### Provided material
===============

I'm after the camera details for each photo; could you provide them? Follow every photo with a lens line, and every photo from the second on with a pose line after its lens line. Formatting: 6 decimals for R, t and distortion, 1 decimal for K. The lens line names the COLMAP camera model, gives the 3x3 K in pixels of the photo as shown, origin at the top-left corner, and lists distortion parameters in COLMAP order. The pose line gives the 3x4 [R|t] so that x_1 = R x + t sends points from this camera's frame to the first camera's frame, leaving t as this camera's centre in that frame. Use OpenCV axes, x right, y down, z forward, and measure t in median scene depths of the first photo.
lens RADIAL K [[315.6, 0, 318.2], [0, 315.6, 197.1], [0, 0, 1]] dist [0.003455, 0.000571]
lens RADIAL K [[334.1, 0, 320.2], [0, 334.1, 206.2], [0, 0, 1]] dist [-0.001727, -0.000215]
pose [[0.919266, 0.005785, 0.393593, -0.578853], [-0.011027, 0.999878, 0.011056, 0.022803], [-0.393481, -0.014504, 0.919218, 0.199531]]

===============

Your job is to give the listing again exactly as it was written.

I'm after the camera details for each photo; could you provide them? Follow every photo with a lens line, and every photo from the second on with a pose line after its lens line. Formatting: 6 decimals for R, t and distortion, 1 decimal for K. The lens line names the COLMAP camera model, gives the 3x3 K in pixels of the photo as shown, origin at the top-left corner, and lists distortion parameters in COLMAP order. The pose line gives the 3x4 [R|t] so that x_1 = R x + t sends points from this camera's frame to the first camera's frame, leaving t as this camera's centre in that frame. Use OpenCV axes, x right, y down, z forward, and measure t in median scene depths of the first photo.
lens RADIAL K [[315.6, 0, 318.2], [0, 315.6, 197.1], [0, 0, 1]] dist [0.003455, 0.000571]
lens RADIAL K [[334.1, 0, 320.2], [0, 334.1, 206.2], [0, 0, 1]] dist [-0.001727, -0.000215]
pose [[0.919266, 0.005785, 0.393593, -0.578853], [-0.011027, 0.999878, 0.011056, 0.022803], [-0.393481, -0.014504, 0.919218, 0.199531]]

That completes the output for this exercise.